WORK ORDER ::
Give the records again word for word. Leave every picture out.

[Structured diff data]

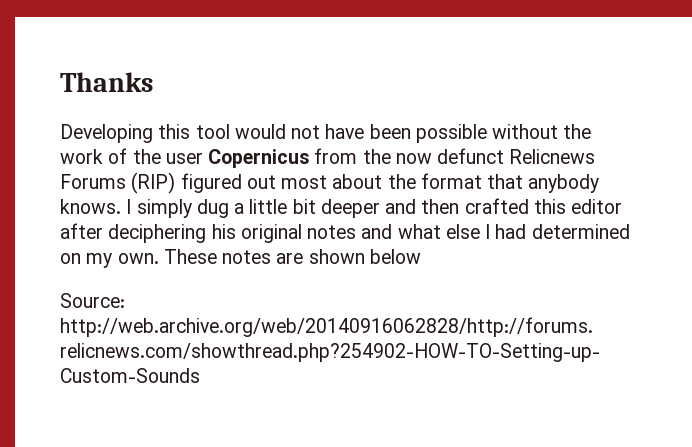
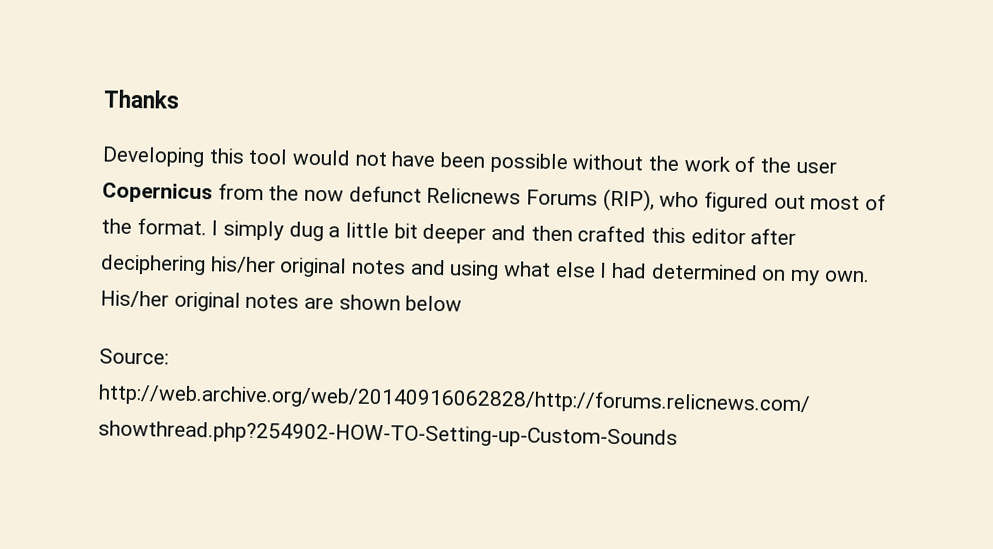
[131,172,176,194] (RIP) -> [602,188,700,212] (RIP), who
[332,173,600,193] [60,199,121,214] about the format that anybody knows. -> [865,194,887,211] [101,218,207,236] of the format.
[211,224,236,239] his -> [209,256,276,274] his/her
(393, 231) none -> [449,260,500,281] using
[163,249,217,264] These -> [100,290,241,312] His/her original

WRITTEN ANSWER ::
[131,172,176,194] (RIP) -> [602,188,700,212] (RIP), who
[332,173,600,193] [60,199,121,214] about the format that anybody knows. -> [865,194,887,211] [101,218,207,236] of the format.
[211,224,236,239] his -> [209,256,276,274] his/her
(393, 231) none -> [449,260,500,281] using
[163,249,217,264] These -> [100,290,241,312] His/her original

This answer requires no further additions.